▶ PROVIDED PASSAGE:
Segment Open

Would you be inclined to buy makeup because a 10-year-old boy is showing you how to create a look on Instagram? If we’re talking about Jack Bennett of @makeuupbyjack, then the answer could well be a resounding yes. […]
He is the latest evidence of a seismic power shift in the beauty industry, which has thrust social media influencers to the top of the pecking order. Refreshingly, they come in all shapes, sizes, ages and, more recently, genders.
The article spends much of its focus on celebrating so-called gender fluidity and promotes the idea that parents who indulge, or promote, their pre-pubescent sons to become genderqueer advocates are doing A Good Thing™.
“What you have now are millennial moms* who have grown up in an era where gender is more fluid,” Ms. Friedman said. “Millennials are very in tune with empowering their children.”
*Note: there is no mention of dads, millennial or otherwise, in this article.
Yet for a male influencer like Kevin Ninh, 21, known as Flawless Kevin on Instagram and YouTube, simply putting on makeup and taking photos should be only part of the message. Mr. Ninh is now at the University of Washington Bothell, where he is double-majoring in media communications and gender, women and sexuality studies. [of course he is … ed.] Though he started wearing makeup as a teenager and posting about it on YouTube five years ago, he has learned, he said, how portrayals in media can affect perception of gender and identity.
“Yes, it’s important to entertain,” he said. “But while you’re doing it, why not teach them something at the same time.”
Yet, this promoting of children and teens into adult roles wasn’t being celebrated when it came to the case of JonBenet Ramsey and the Beauty Pageant circuit.
Frank Rich, 1997:
In a sense, the JonBenets of America are the cultural inheritors of Gypsy Rose Lee, who, unlike her sister, did not have the talent to become either a vaudeville star or legitimate actress and so became a stripper instead. But Gypsy was old enough to make her own choice to become a sexual icon. Today the merchandising of children as sexual commodities is ubiquitous and big business — not just in beauty contests for toddlers or in the media’s disingenuous fixation on JonBenet’s runway footage as ”news,” but everywhere — from the increased garishness of Barbie displays at the local mall to the use of Sally Mann-esque child models in home-furnishing magazines.
…Shelby wore her auburn hair in an elaborately curled and sprayed ponytail on the side of her head. She wore the clothes of an 8-year-old — a baseball jersey over jean shorts — but her face was done up like an overenthusiastic 20-year-old: her cheeks were matte with beige foundation, her eyelashes stiff with black mascara and her lips, expertly traced with lip liner, sparkled with a cherry-red gloss. The effect was doll-like and eerily mesmerizing. […]
After her death, JonBenet became for many Americans a poignant symbol of parental manipulation and child exploitation. The media tempest that followed her death, especially the tabloid television coverage, propagated a stereotype of dangerous role models for children and perpetuated an image of the jealous, preening stage mother.

Segment Closed

▶ RECORDED INFORMATION:
Segment Open

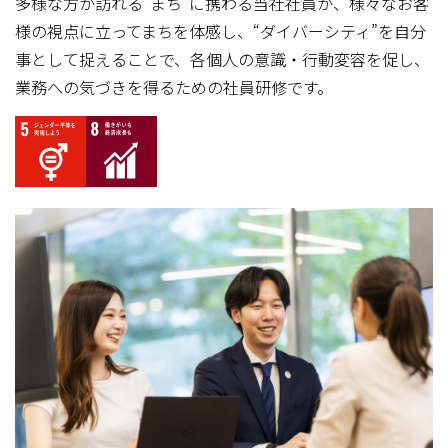
多様な方が訪れる“まち”に携わる当社社員が、様々なお客
様の視点に立ってまちを体感し、“ダイバーシティ”を自分
事として捉えることで、各個人の意識・行動変容を促し、
業務への気づきを得るための社員研修です。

Segment Closed

▶ TASKS:
[1] In the text on makeup and children, list each makeup product named in the description of Shelby's face.
[2] Translate this sentence from the text on makeup and children into Spanish: "The effect was doll-like and eerily mesmerizing."
[3] Reproduce word for word the stretch of the text on makeup and children from "Yet for a male" through "gender and identity.".
Work from the text alone; the lines play no part.

▶ YOUR RESPONSES:
[1] beige foundation, black mascara, lip liner, cherry-red gloss

[2] El efecto era como de muñeca e inquietantemente hipnótico.

[3]
Yet for a male influencer like Kevin Ninh, 21, known as Flawless Kevin on Instagram and YouTube, simply putting on makeup and taking photos should be only part of the message. Mr. Ninh is now at the University of Washington Bothell, where he is double-majoring in media communications and gender, women and sexuality studies. [of course he is … ed.] Though he started wearing makeup as a teenager and posting about it on YouTube five years ago, he has learned, he said, how portrayals in media can affect perception of gender and identity.